### GIVEN DATA
####
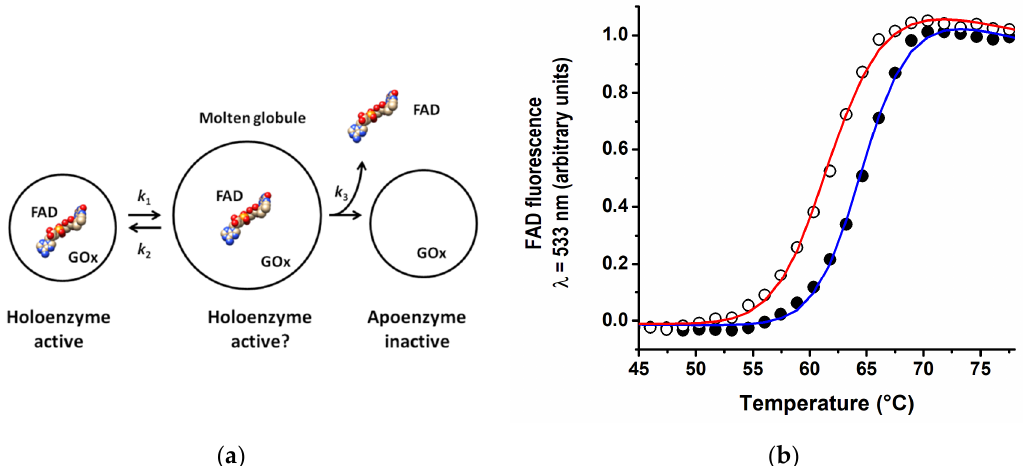
Figure 5. Trehalose prevents the release of FAD during thermal inactivation / unfolding of glucose oxidase (GOx) from Aspergillus niger [198]. ( a ) Thermal inactivation mechanism of GOx [151,189]; ( b ) E ff ect of trehalose on the release of FAD from GOx during thermal inactivation; Trehalose ( ) 0.0, and ( • ) 0.6 M. The data were fitted to the Pace equation [199] by non-linear regression; T 1 / 2 = 61.3 and 64.3 °C in the absence and presence of 0.6 M trehalose, respectively. Adapted with permission from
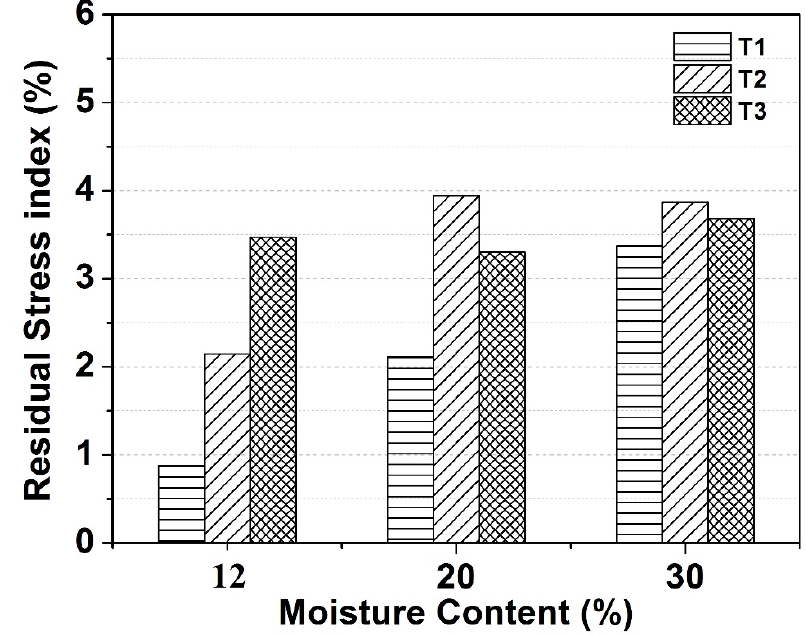
Figure 8. Stress indices of T1, T2, and T3 at the stages with 30%, 20%, and 12% MC.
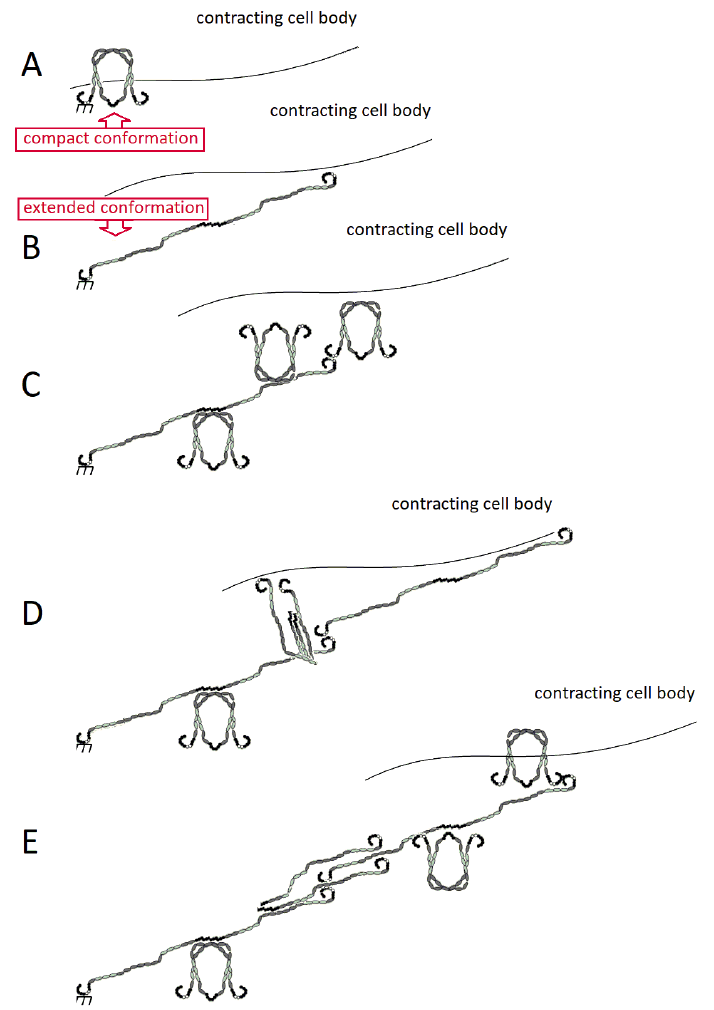
Figure 2. Assembly of FN fibrils from soluble FN. ( A ) FN exists in a soluble conformation, which binds to integrins on the cells surface. ( B ) Actomyosin force extends FN, facilitating ( C ) FN–FN binding. ( D ) As additional soluble FN molecules bind to the fibril, additional integrin binding drives progression and assembly of an insoluble fibril. ( E ) FN–FN interactions are detailed in the text, and involve interactions between homotypic Type I domain (black circle) interactions, and heterotypic Type I and Type III domain (gray oval) interactions.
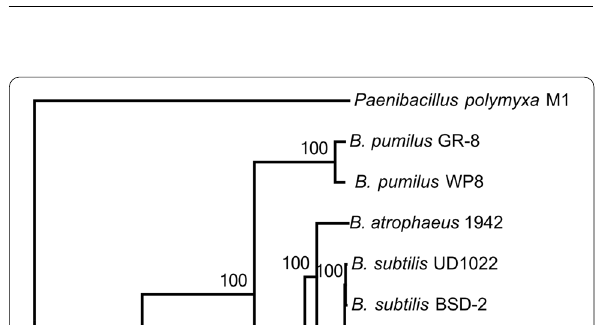
Figure S2). This was confirmed by the pan-genome analy- sis carried out among four B. velezensis strains. Genome- wide comparisons of orthologous clusters between PG12 and closely related B. velezensis strains indicated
####
### TASK OBJECTIVE
The data above must be given again in full and unaltered, minus its images.

### SOLUTION TO THE PROBLEM
Figure 5. Trehalose prevents the release of FAD during thermal inactivation / unfolding of glucose oxidase (GOx) from Aspergillus niger [198]. ( a ) Thermal inactivation mechanism of GOx [151,189]; ( b ) E ff ect of trehalose on the release of FAD from GOx during thermal inactivation; Trehalose ( ) 0.0, and ( • ) 0.6 M. The data were fitted to the Pace equation [199] by non-linear regression; T 1 / 2 = 61.3 and 64.3 °C in the absence and presence of 0.6 M trehalose, respectively. Adapted with permission from
Figure 8. Stress indices of T1, T2, and T3 at the stages with 30%, 20%, and 12% MC.
Figure 2. Assembly of FN fibrils from soluble FN. ( A ) FN exists in a soluble conformation, which binds to integrins on the cells surface. ( B ) Actomyosin force extends FN, facilitating ( C ) FN–FN binding. ( D ) As additional soluble FN molecules bind to the fibril, additional integrin binding drives progression and assembly of an insoluble fibril. ( E ) FN–FN interactions are detailed in the text, and involve interactions between homotypic Type I domain (black circle) interactions, and heterotypic Type I and Type III domain (gray oval) interactions.
Figure S2). This was confirmed by the pan-genome analy- sis carried out among four B. velezensis strains. Genome- wide comparisons of orthologous clusters between PG12 and closely related B. velezensis strains indicated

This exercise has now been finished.